Factory Orders Up 2.1% : New-Home Sales Post Surprising 9.7% Gain
WASHINGTON — Sales of new homes rose a startling 9.7% in May for the biggest increase in eight months, the Commerce Department reported Tuesday. The Reagan Administration called the gain evidence of a “strong resumption of steady growth” in the U.S. economy.
In a separate report, Commerce said orders to U.S. factories rose 2.1% in May for the first increase since January and the biggest advance since last November.
Both government and private economists said that the latest statistics offered further evidence that the economy, aided by falling interest rates, is finally rebounding from a disappointing winter.
The 9.7% housing gain left sales of new single-family homes at a seasonally adjusted annual rate of 676,000.
At the White House, deputy press secretary Larry Speakes called the May gain a “tremendous rebound in sales” and predicted that both sales and housing construction starts would rise further in coming months.
“This is another glimpse of an economic picture that is beginning to define very clearly a strong resumption of steady growth,” he said.
Private economists gave credit for the strong sales gain, which followed an 11.5% sales drop in April, to substantial declines in mortgage rates.
Fixed-rate mortgages, which climbed above 15% last summer, have now dropped to about 12%, while adjustable-rate mortgages have declined to about 9%, housing analysts said.
Warren Lasko, executive vice president of the Mortgage Bankers Assn., said the big jump in May sales reflected the fact that more people are becoming aware of declining mortgage rates, which are at their lowest levels in five years.
“People started shopping in April, and they began buying in May,” Lasko said. “Sales in June and July should be even stronger.”
Most analysts said that they did not expect mortgage rates to fall further, but most predicted that rates will not rise either, at least through the heavy summer sales season.
Jack Carlson, chief economist for the National Assn. of Realtors, predicted that all of 1985 would see 650,000 new homes sold, a 1.8% gain from the 637,000 sold last year.
James Christian, chief economist for the U.S. League of Savings Institutions, said the decline in mortgage rates had put homeownership within reach of many more families by making the cost of a mortgage more affordable.

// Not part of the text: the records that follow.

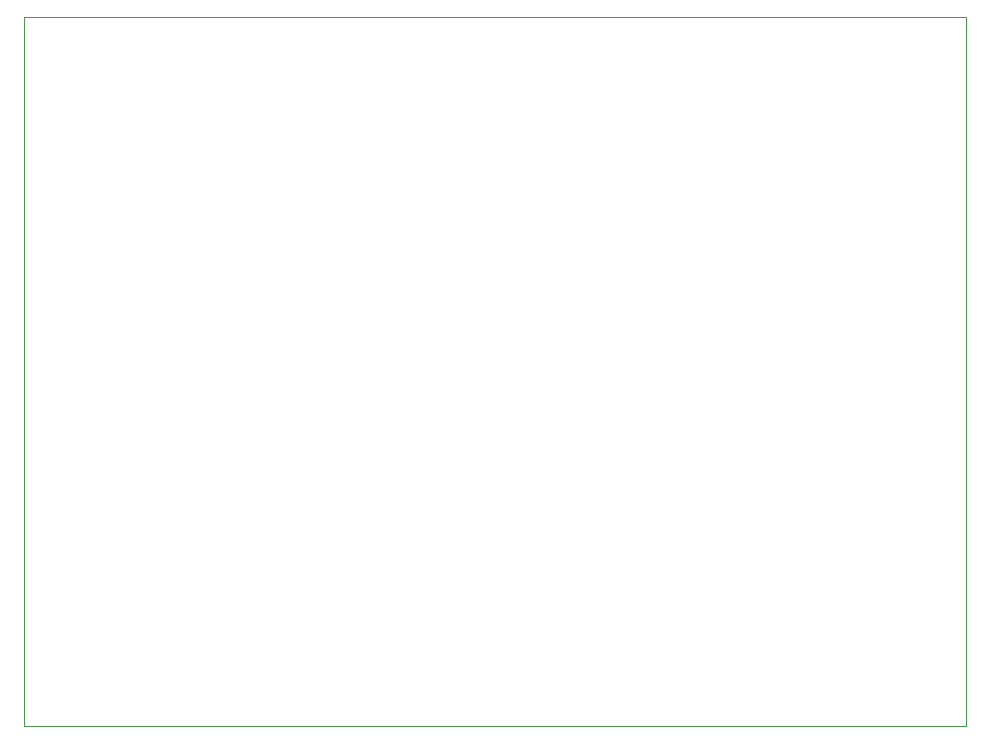
<source format=gbr>
G04 #@! TF.FileFunction,Profile,NP*
%FSLAX46Y46*%
G04 Gerber Fmt 4.6, Leading zero omitted, Abs format (unit mm)*
G04 Created by KiCad (PCBNEW 4.0.5) date 02/17/17 11:47:38*
%MOMM*%
%LPD*%
G01*
G04 APERTURE LIST*
%ADD10C,0.100000*%
%ADD11C,0.030000*%
G04 APERTURE END LIST*
D10*
D11*
X171750000Y-121500000D02*
X92000000Y-121500000D01*
X171750000Y-61500000D02*
X171750000Y-121500000D01*
X92000000Y-61500000D02*
X171750000Y-61500000D01*
X92000000Y-121500000D02*
X92000000Y-61500000D01*
M02*

</source>
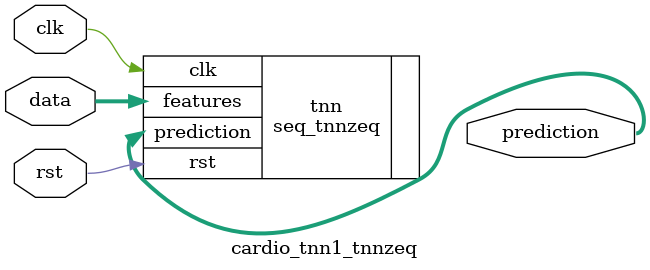
<source format=v>












module cardio_tnn1_tnnzeq #(

parameter FEAT_CNT = 19,
parameter HIDDEN_CNT = 40,
parameter FEAT_BITS = 4,
parameter CLASS_CNT = 3,
parameter TEST_CNT = 1000




  ) (
  input clk,
  input rst,
  input [FEAT_CNT*FEAT_BITS-1:0] data,
  output [$clog2(CLASS_CNT)-1:0] prediction
  );

  seq_tnnzeq #(
      .FEAT_CNT(FEAT_CNT),.FEAT_BITS(FEAT_BITS),.HIDDEN_CNT(HIDDEN_CNT),.CLASS_CNT(CLASS_CNT),
  .SPARSE_VALS(760'b1000001000111100001100110000100110000010000000000100010100100000000110101010110100000000000000100001000000001000110000110100000100001000110000001010101010001011011101100100000000101101001110000001000000000000001010000000001000100000101011100100010001100010000000101000000000001000010000010000010010001011000100010000000000001000000000000000100001101001000001000000001010011010011010000000011000101000010100010000101010000000000010010101000001010000011000000000001010000000000000000001011000000001011100000000010101010000001001000100000000010110101000000000010010100100001000000001000010001010001000000000000010000100010000100010100000001001000000010000100100101000101001000100000001010100000001100000001001000000010001101101100010000000001001000100000000110110),
  .MASK(760'b1100101000111101011111110000101110101011000000110100111100100000011110111010111100110000010010100001100000101010111100111101000110111100110000101110111011111111111101111100101010101101011111111111100000001000101011000010001100110000111011110110010101100011101000101010000010101000010010010001011011001011000110010010011010101000000000101000100011101001000101011000011011111110011011100100111110111100010100010101101010000000100111110101001001011010111010100001001111110101110000000001011100000011011100110010111111011000001001001110000110010110101001010010011111100110101000100001110111011110011001100100000010010110110100110110111100001001001011010100110110111101101111110101000101110101010001110101011001010110010001111101100110000101001101100100000000110110),
  .NONZERO_CNT(640'h0b0b090909070c0a110c09080a0906090804090b0d08080a0b040d08080b0a070b090c0c0a0a0807),
  .SPARSE_VALS2(39'b101110010111100011111111011101111110001),  // Bits of not-zeroes
  .COL_INDICES(312'h26211f1b130f0d0b080705040225211e1c1b0f0c090706050201252421201c1b1a18110c0a0301), // Column of non-zeros
  .ROW_PTRS(32'h271a0d00) // Column of non-zeros // Start indices per row
      ) tnn (
    .clk(clk),
    .rst(rst),
    .features(data),
    .prediction(prediction)
  );

endmodule

</source>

He said this trend was likely to halt a slide in the percentage of families owning their own homes. U.S. homeownership stood at 64.1% of the total population at the beginning of 1985, the lowest it has been since 1969. It had reached a peak of 65.6% of the population in 1980.
The price of a new home also dipped substantially in May, with analysts ascribing part of the decline to the fact that more lower-priced homes were sold during the month.
The median price of a new single-family home dropped to $81,000, 5.6% below the April median price of $85,800. The median price means that half of the homes sold for more and half for less. The average price of a home was $99,400 in May, a 5.7% decline from the $105,400 average in April and 2.5% below the May, 1984, average.
Economists were also pleased with the $4-billion gain in orders to U.S. factories, which totaled $195.1 billion in May. The 2.1% increase in new orders, the largest since a 4.4% advance in November, came primarily from a 43.5% jump in demand for military equipment.
Analysts said it was likely that the rebound in demand for manufactured goods would lead to production and employment gains in coming months, which would help lift the U.S. industrial sector out of its current slump.
The slowdown in U.S. industry has been blamed for weak growth in the overall economy in the first part of this year. The economy expanded at a barely noticeable 0.3% annual rate from January through March.